В Академию в то утро никого не впускали, на улицах было пустынно, торговцы лавок не открывали, у ворот всюду маячили дворники.

Все началось неподалеку от квартиры Ефима, на соседней улице. Еще на рассвете там стали собираться рабочие со всего Васильевского острова. Ефим знал для чего, знал о плане, составленном Гапоном, по которому в то утро в разных концах Петербурга так же собирались тысячные толпы, чтоб в одно время встретиться на Дворцовой площади перед Зимним дворцом. Об этом весь Петербург знал.

В начале двенадцатого он оказался в толпе, запевшей «Отче наш». Выслушав последние наставления депутатов, все двинулись к Набережной. Там уже ждали их казаки и солдаты, выстроенные поперек улицы. Толпа приблизилась к ним и остановилась шагах в двадцати. Вперед выступили депутаты с белыми платками, они пытались что-то объяснить офицеру, передние рабочие показывали знаками, мол, мы безоружны, требовали, чтоб казаки и солдаты освободили дорогу.

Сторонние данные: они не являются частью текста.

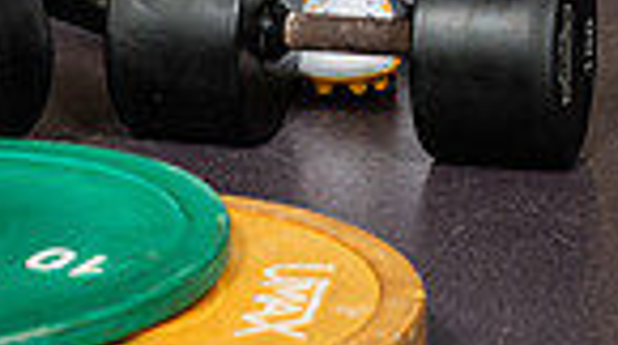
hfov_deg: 12.0
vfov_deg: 6.4
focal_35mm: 179
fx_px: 2928
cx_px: 328
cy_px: -524
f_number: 5.6
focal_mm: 55
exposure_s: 1/250
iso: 500
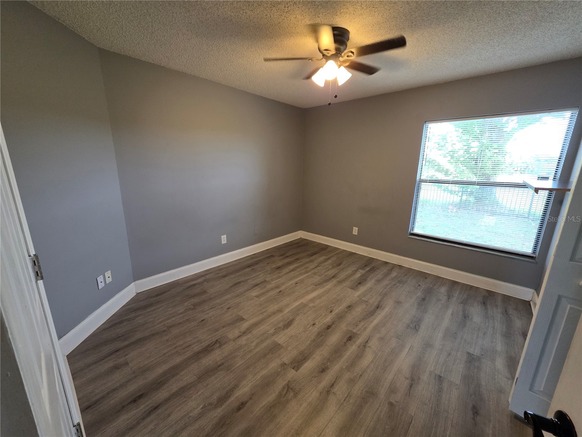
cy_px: 218
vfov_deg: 89.9
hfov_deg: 106.2
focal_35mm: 13
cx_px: 291
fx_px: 219
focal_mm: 2.2
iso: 250
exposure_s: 1/120
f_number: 1.9
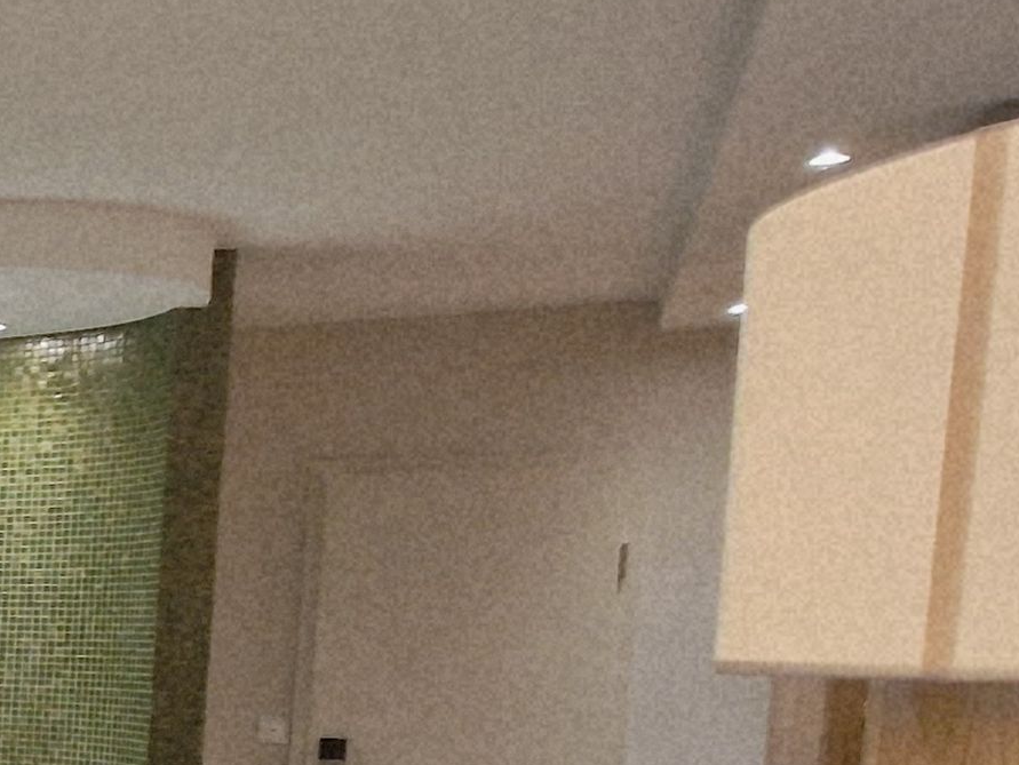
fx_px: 1649
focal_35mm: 56
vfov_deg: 25.0
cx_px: -807
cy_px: 754
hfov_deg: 21.8
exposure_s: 1/50
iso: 160
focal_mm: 2.2
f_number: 2.2
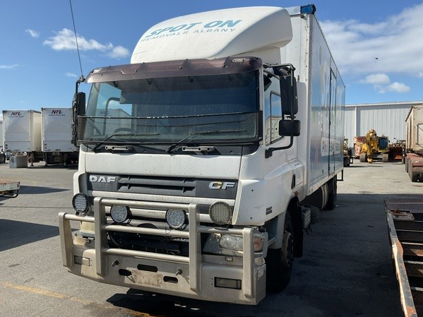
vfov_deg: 45.4
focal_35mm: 31
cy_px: 160
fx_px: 379
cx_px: 219
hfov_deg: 58.3
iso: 16
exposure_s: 1/2058
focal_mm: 3
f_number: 1.8
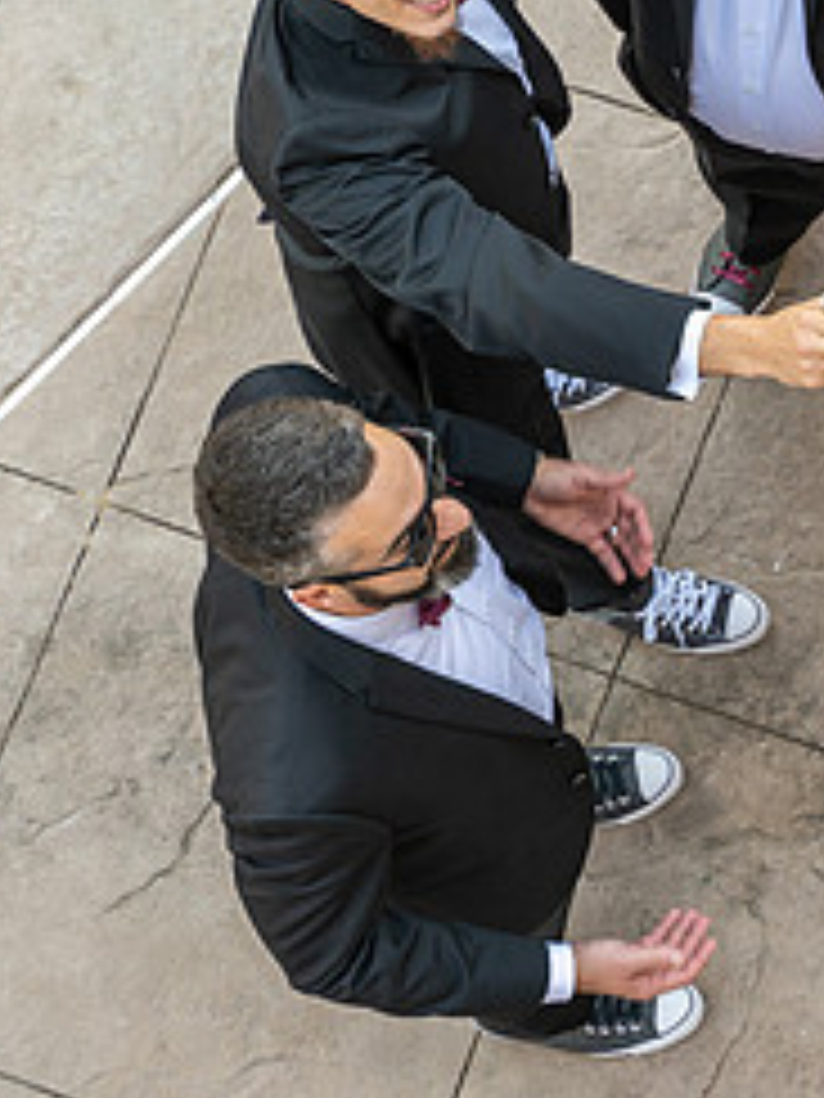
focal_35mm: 159
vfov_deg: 12.4
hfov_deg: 9.3
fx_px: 5046
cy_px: 251
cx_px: 891
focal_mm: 61
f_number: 3.5
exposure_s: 1/200
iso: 100
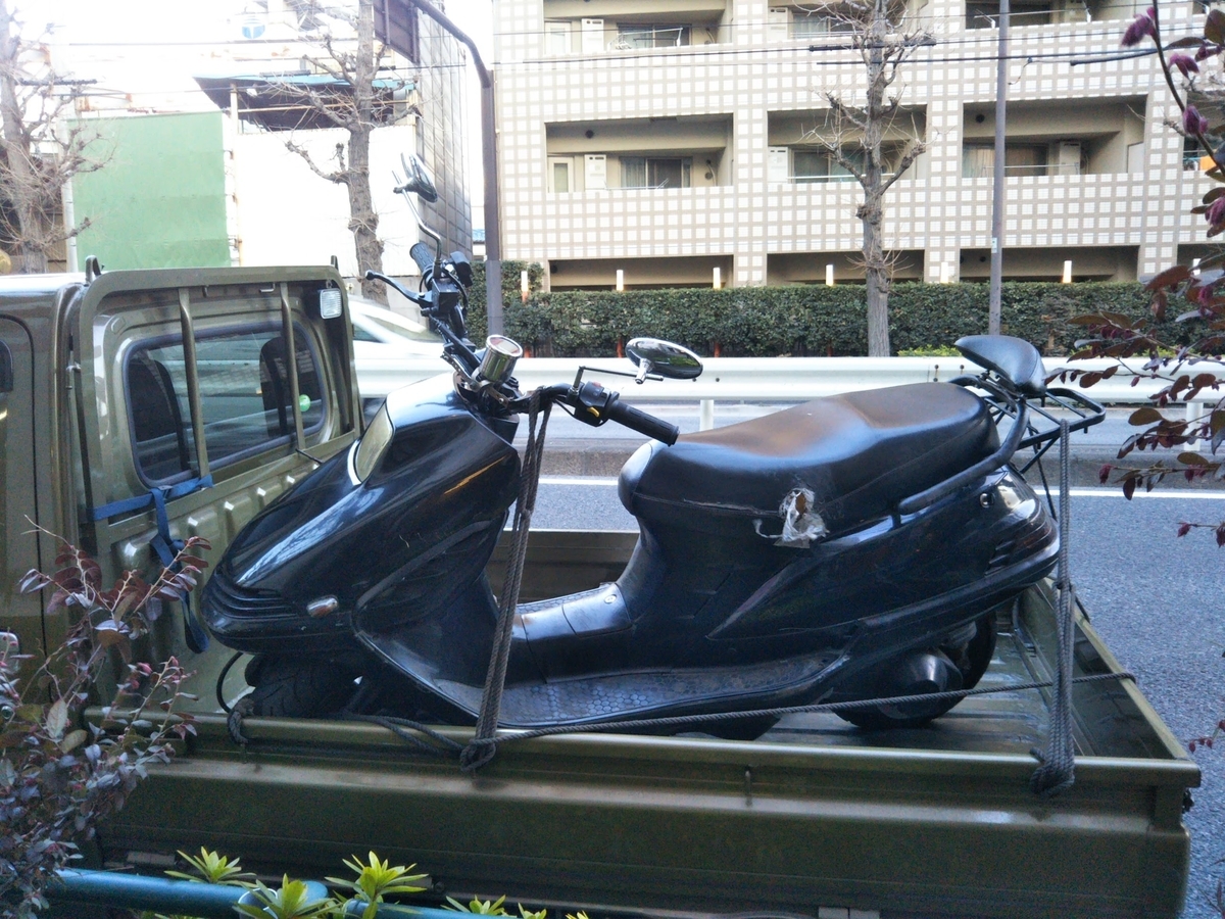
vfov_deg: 46.8
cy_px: 460
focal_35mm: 30
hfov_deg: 60.0
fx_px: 1062
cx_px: 612
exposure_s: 1/62
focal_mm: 4
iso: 122
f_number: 2.2
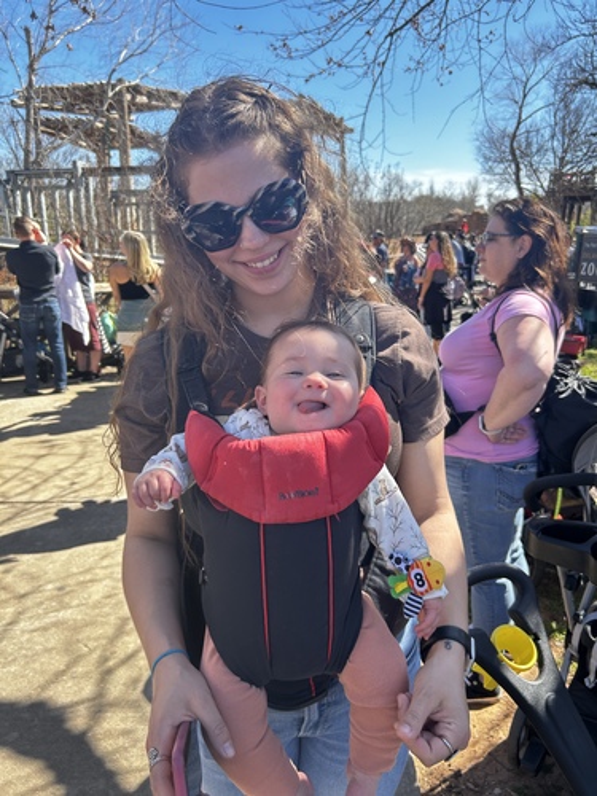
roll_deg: -0.1
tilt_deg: -15.2
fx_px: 598
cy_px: 398
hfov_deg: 53.1
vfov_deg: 67.3
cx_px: 298
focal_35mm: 26
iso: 50
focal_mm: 5.7
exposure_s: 1/769
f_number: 1.5
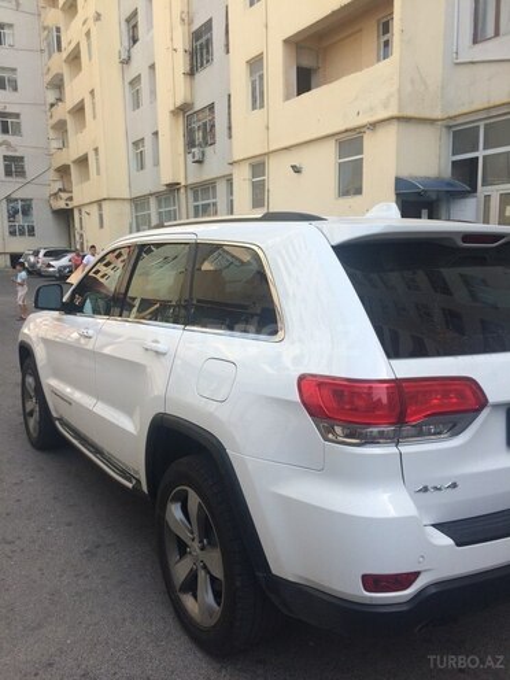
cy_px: 340
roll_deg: +2.1
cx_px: 255
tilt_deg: -8.7
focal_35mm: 29
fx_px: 570
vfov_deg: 61.7
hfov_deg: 48.2
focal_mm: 4.15
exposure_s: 1/954
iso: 32
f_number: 2.2
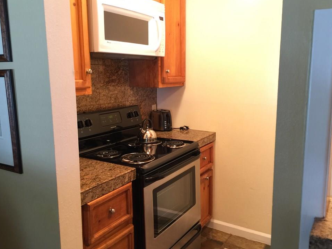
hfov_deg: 58.4
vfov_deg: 45.4
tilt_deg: -9.4
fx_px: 297
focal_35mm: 31
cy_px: 120
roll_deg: +0.8
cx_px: 167
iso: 80
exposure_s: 1/15
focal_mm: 4.15
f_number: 2.2
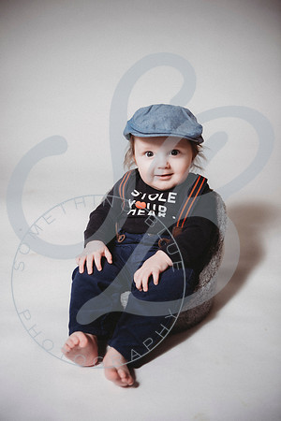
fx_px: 515
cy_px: 210
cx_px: 140
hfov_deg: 30.5
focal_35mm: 44
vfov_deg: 44.5
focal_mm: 44
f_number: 2.8
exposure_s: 1/160
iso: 100
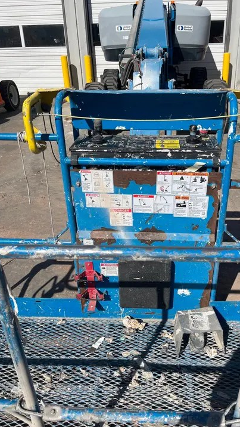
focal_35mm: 29
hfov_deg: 40.0
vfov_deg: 66.1
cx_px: 147
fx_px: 328
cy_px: 216
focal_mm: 5.1
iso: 50
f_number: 1.6
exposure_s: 1/6173
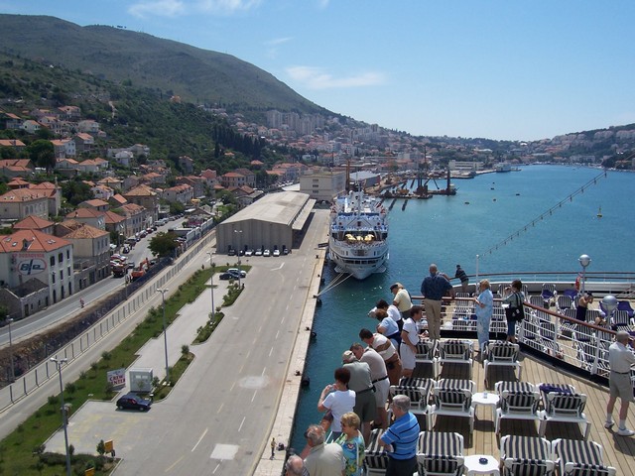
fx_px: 624
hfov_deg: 54.0
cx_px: 318
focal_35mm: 34
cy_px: 238
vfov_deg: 41.8
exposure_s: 1/750
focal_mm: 5.6
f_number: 5.6
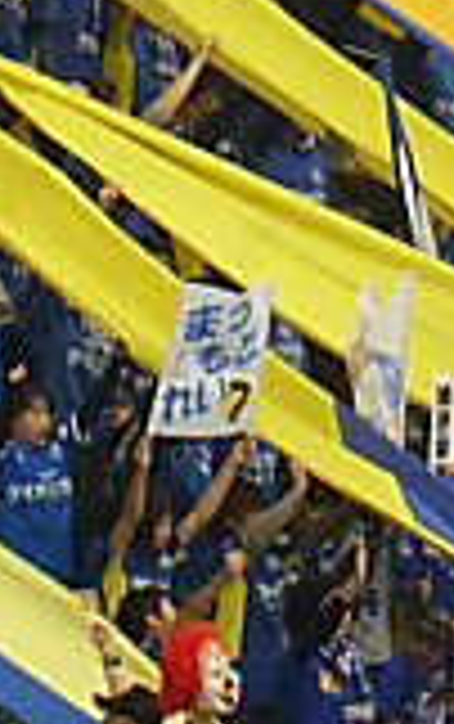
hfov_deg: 1.0
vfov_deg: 1.5
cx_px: 607
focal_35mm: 1373
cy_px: -9
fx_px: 27108
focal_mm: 77.4
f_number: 6.2
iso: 800
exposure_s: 1/50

Ефим находился сзади, довольно далеко от головы толпы, растянувшейся вдоль тесной улицы. Издали он увидел, как офицер махнул рукой и казаки, загикав, понеслись, врезались в толпу. В солнечном морозном воздухе заблистали шашки. Толпа дрогнула, бросилась на тротуары, часть ее была отсечена и загнана в переулки, остальные отхлынули, как волна, к Среднему проспекту. Ефим был увлечен этой волной…

Дальше Ефиму вспоминалась тьма среди солнечного зимнего полдня, именно тьма, в которой метались фигуры людей бьющих и избиваемых, убивающих и убиваемых, и лишь высверки шашек вспыхивали в этой тьме, да где-то неподалеку сухо потрескивали выстрелы.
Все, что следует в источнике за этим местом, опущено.